# Wall-E - DVD Review



## Brando (Sep 29, 2008)

[img]http://www.hometheatershack.com/gallery/images/26470/medium/1_walle.jpg[/img] :3.5stars:
Starring: Jeff Garlin, John Ratzenberger, Fred Willard, Benn Butt
Directed by: Andrew Stanton
Written by: Andrew Stanton, Pete Docter, Jim Reardon (screenplay)
Runtime: 98 mins
DVD Release: November 18, 2008

There are few names in the film industry that generate more excitement than ‘Pixar’. The CGI animation studio behind hits like Ratatouille (it’s a French dish, but the movie stars rats), Cars, and Finding Nemo has been driving kids bonkers for years (since 1995’s Toy Story, in fact). But, perhaps Pixar’s greatest achievement through all that time has been in making films parents actually enjoy. Like television’s finest animated offering, The Simpsons, many of Pixar’s films work on several levels, providing slapstick, goofball humor for the kids while at the same time subtly infusing jokes with social commentaries recognizable by someone over 21. Considering the fact that we regularly review films that fail to adequately entertain the average adult alone (ahem, Max Payne), it’s rather remarkable that a movie studio like Pixar succeeds in making kids and their parents laugh side-by-side, sometimes at the same joke but for entirely different reasons.

Enter Wall-E, Pixar’s latest offering in a line that is steadily establishing itself as a genuine dynasty in (animated) film. Released to theatres last June and starring some fairly recognizable voices, including Curb Your Enthusiasm’s Jeff Garlin, and Cheers’ John Ratzenberger, the film was an instant success (for the record, 96% of Rotten Tomatoes’ online reviewers filed in favour, with imdb.com rating it #39 of all time).

Stored data »

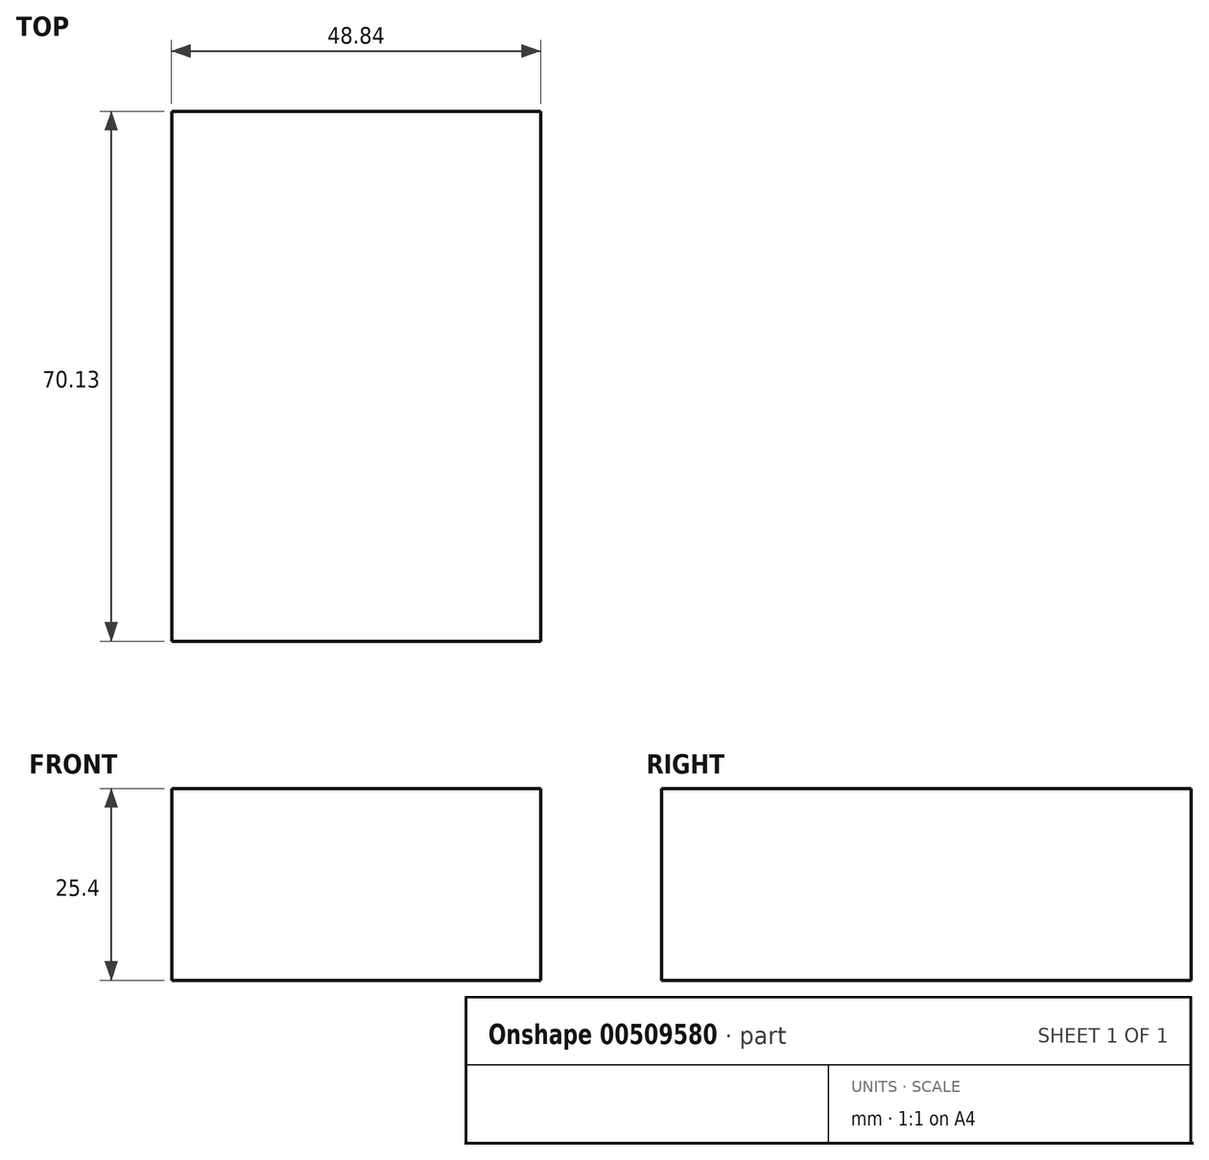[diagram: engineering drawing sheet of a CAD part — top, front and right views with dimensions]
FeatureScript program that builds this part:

Written exercise 1 » Please print the passage of the Wall-E review between "## Brando (Sep" and "Jim Reardon (screenplay)", inclusive.
Written exercise 2 » Which actors does the Wall-E review list on its "Starring:" line?
Written exercise 3 » Write the next part of the Wall-E review, picking up after its final sentence.
The data has no connection to the Wall-E review.

Exercise response 1 »
## Brando (Sep 29, 2008)

[img]http://www.hometheatershack.com/gallery/images/26470/medium/1_walle.jpg[/img] :3.5stars:
Starring: Jeff Garlin, John Ratzenberger, Fred Willard, Benn Butt
Directed by: Andrew Stanton
Written by: Andrew Stanton, Pete Docter, Jim Reardon (screenplay)

Exercise response 2 » Jeff Garlin, John Ratzenberger, Fred Willard, Benn Butt

Exercise response 3 »
[img]http://www.hometheatershack.com/gallery/images/26470/medium/1_walle2.jpg[/img] But, does it live up to all that hype? Well, like most Pixar films it simply drips with the sappy, cute, heart-warming junk we’ve come to expect the last thirteen years or so. But, does it satisfy the average dude – the guy with the home theatre system, the gaming console, and the big screen TV? Does it deserve playtime on a stage testosterone built?

First of all, it depends on whether or not you’ve successfully completed a Pixar film before. If you ably navigated the cuteness and heart-tugging moments in Monsters, Inc., for example, you’re probably going to be able to make it through this one. However, if you struggled with Toy Story – which by comparison is Pixar’s boys’ club offering – this is going to be a very perilous journey through time and space.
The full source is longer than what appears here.